Top reviews from other countries

  • Matthew
    5.0 out of 5 stars "Unyielding Hope: The Remarkable Journey of a Vietnamese Seminarian to Freedom"
    Reviewed in Australia on November 17, 2023
    Book review

    The Search for Freedom: Memoir of a Vietnamese Refugee in Australia is a story of a man on the run from the Communist regime in the late 1970s who never gave up on hope. Then a teenager, Peter Hung Tran was persecuted and marked for certain death because he was studying in the seminary to become a Catholic Priest. In the authorities’ quest to prevent him to pursue his vocation, Peter was drafted into their Communist army, destined to fight a war in Cambodia where they knew that the odds of him to make it out alive is unlikely.

    This book is an emotionally charged narrative of what it is like to wish death when all hope of finding freedom from the clutches of a brutal authoritarian rule is all but gone.
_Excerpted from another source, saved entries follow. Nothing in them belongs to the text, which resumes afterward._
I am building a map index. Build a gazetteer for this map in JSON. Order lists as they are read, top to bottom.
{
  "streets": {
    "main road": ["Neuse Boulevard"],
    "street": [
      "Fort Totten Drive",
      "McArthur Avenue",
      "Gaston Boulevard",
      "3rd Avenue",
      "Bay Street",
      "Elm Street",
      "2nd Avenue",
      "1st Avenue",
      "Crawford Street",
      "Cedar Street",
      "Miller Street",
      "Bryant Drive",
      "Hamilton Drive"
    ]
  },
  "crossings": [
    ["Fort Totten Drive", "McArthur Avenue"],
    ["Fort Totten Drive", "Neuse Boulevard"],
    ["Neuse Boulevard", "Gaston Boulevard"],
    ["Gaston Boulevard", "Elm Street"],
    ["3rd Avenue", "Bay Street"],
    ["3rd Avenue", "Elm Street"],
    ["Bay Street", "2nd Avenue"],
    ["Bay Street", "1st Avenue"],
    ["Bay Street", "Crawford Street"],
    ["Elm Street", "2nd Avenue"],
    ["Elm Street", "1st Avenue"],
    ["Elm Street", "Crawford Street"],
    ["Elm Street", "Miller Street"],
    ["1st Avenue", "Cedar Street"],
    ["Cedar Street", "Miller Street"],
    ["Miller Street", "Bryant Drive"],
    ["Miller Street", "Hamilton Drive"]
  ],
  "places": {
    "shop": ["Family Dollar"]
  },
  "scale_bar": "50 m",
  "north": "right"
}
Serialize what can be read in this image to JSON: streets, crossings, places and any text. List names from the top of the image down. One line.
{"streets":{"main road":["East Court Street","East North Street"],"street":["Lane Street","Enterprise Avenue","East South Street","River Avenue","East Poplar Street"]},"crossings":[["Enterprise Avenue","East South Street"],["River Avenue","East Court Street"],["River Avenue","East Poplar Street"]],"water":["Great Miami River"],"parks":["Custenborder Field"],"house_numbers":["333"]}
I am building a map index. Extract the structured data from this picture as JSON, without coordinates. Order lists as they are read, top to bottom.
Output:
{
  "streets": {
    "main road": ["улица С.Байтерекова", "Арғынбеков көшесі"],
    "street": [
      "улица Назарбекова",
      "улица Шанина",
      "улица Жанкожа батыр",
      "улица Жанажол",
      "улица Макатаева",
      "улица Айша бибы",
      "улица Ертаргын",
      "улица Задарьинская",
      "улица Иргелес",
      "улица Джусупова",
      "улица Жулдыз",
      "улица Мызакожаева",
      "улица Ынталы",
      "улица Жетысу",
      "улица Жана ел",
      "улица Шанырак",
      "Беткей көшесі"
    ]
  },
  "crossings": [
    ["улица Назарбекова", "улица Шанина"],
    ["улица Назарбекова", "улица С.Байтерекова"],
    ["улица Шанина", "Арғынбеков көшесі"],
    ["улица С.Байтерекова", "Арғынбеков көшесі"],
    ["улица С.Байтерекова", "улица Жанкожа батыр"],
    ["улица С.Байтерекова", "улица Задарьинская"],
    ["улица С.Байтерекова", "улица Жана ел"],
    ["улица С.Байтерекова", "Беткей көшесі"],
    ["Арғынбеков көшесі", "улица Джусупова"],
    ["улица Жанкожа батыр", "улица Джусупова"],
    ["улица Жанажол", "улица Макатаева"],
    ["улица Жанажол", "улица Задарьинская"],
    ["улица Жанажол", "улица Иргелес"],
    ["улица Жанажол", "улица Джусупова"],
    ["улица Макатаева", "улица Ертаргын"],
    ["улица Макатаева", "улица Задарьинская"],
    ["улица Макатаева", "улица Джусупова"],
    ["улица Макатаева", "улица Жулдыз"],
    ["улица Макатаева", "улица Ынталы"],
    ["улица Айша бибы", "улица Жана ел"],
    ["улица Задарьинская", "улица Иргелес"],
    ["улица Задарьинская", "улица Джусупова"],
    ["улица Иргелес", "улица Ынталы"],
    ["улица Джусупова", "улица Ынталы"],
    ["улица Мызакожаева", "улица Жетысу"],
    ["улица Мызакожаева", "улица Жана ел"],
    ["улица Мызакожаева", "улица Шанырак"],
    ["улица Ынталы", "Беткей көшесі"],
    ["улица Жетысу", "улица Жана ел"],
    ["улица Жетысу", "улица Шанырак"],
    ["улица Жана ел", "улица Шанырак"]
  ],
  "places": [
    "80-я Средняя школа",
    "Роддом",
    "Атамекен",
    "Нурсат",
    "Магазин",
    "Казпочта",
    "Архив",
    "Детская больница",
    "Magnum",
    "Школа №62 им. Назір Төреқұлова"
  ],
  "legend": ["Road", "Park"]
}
Whether you are a person of faith or not, you will find his eventual escape through the unforgiving jungles of Vietnam and finally by boat in deadly stormy seas is nothing short of a miracle. That Peter believed there was an unseen almighty hand at work guiding him through a treacherous route and to safety is convincing.

    His narrative thereafter of finding an adopted home in Australia and eventually getting ordained as priest is a compelling read. Especially unbelievable is how Peter almost gave up, as he could not speak or write a word of English to study in Australia but eventually graduating and earning a doctorate in Moral Theology in Rome.

    This book is a story about never giving up and to hold on to hope and, if you believe in the existence of God, to have faith Him in a world that is losing faith in His existence.